━━━━━ Source document ━━━━━

By Robert Reich
In reality, I think President Obama has been too cooperative with Trump.
In the waning days of his administration, I’d recommend Obama take the following last stands:
1. Name Merrick Garland to the Supreme Court.
Article II, Section 2 of the Constitution gives the President power to fill any vacancy during the recess of the Senate. The Supreme Court is no exception: Justice William Brennan began his Court tenure with a recess appointment in 1956.
Any appointments made this way expire at the end of the next Senate session. So if Obama appointed Garland on January 3, the appointment would last until December 2017, the end of the first session of the 115th Congress.
2. Use his pardoning authority to forgive “Dreamers.”
With a flick of his pen, Obama could forgive the past and future civil immigration offenses of the nearly 750,000 young people granted legal status under the Deferred Action for Childhood Arrivals program. Without an immigration offense on their records, they could more easily apply for legal status.

━━━━━ Given information ━━━━━

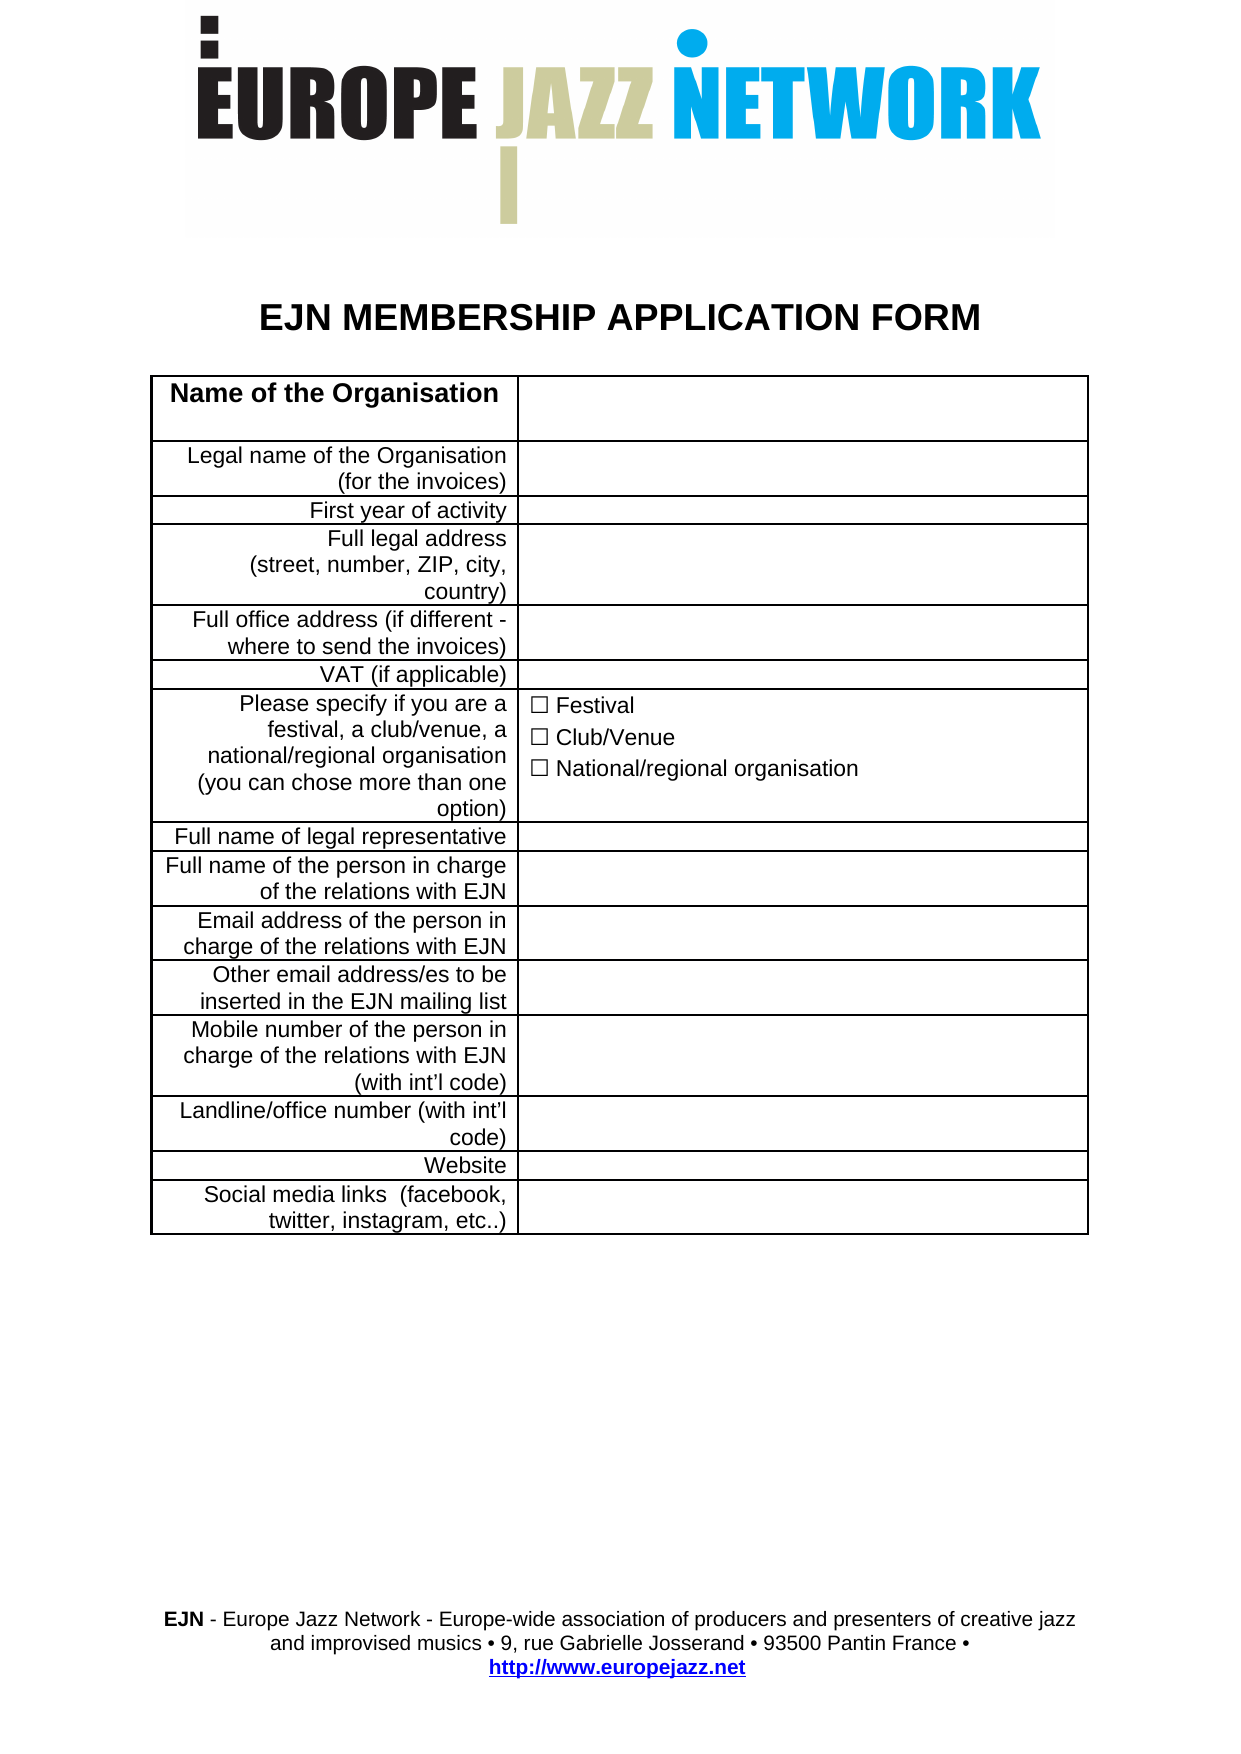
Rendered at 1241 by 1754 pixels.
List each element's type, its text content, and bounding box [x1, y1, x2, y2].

table_cell [519, 661, 1087, 687]
table_cell [519, 961, 1087, 1014]
table_cell Social media links (facebook, twitter, instagram, etc..) [153, 1181, 517, 1233]
table_cell ☐ Festival ☐ Club/Venue ☐ National/regional organisation [519, 690, 1087, 821]
table_cell Please specify if you are a festival, a club/venue, a national/regional organisation (you can chose more than one option) [153, 690, 517, 821]
table_cell Website [153, 1152, 517, 1178]
table_cell Legal name of the Organisation (for the invoices) [153, 442, 517, 494]
table_cell Full name of legal representative [153, 823, 517, 850]
table_cell [519, 1181, 1087, 1233]
table_cell VAT (if applicable) [153, 661, 517, 687]
table_header Name of the Organisation [153, 377, 517, 440]
table_cell [519, 525, 1087, 604]
table_cell [519, 1152, 1087, 1178]
table_cell Full office address (if different -where to send the invoices) [153, 606, 517, 659]
table_cell Full name of the person in charge of the relations with EJN [153, 852, 517, 904]
table_cell [519, 606, 1087, 659]
table_cell [519, 852, 1087, 904]
table_cell Mobile number of the person in charge of the relations with EJN (with int’l code) [153, 1016, 517, 1095]
picture [185, 0, 1056, 238]
table_cell [519, 442, 1087, 494]
table_cell [519, 907, 1087, 959]
table_cell Full legal address (street, number, ZIP, city, country) [153, 525, 517, 604]
table_cell [519, 497, 1087, 523]
text EJN MEMBERSHIP APPLICATION FORM [150, 295, 1090, 338]
table_cell Landline/office number (with int’l code) [153, 1097, 517, 1150]
table_cell Other email address/es to be inserted in the EJN mailing list [153, 961, 517, 1014]
table_cell [519, 1016, 1087, 1095]
table_header [519, 377, 1087, 440]
table_cell [519, 1097, 1087, 1150]
table_cell First year of activity [153, 497, 517, 523]
table_cell [519, 823, 1087, 850]
table_cell Email address of the person in charge of the relations with EJN [153, 907, 517, 959]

━━━━━

The tasks
1/ From the Reich commentary above, reproduce verbatim the passage that begins at the words "Article II, Section" and stops after the words "appointment in 1956.".
2/ According to the Reich commentary, in what year did Justice William Brennan begin his Supreme Court tenure with a recess appointment?
3/ Condense the paragraph of the Reich commentary that begins "Any appointments made this way" into a short bulleted list that retains its main facts.

Expected outputs
1/
Article II, Section 2 of the Constitution gives the President power to fill any vacancy during the recess of the Senate. The Supreme Court is no exception: Justice William Brennan began his Court tenure with a recess appointment in 1956.

2/ 1956

3/
- Recess appointments expire at the end of the next Senate session.
- If Obama appointed Garland on January 3, the appointment would last until December 2017, the end of the first session of the 115th Congress.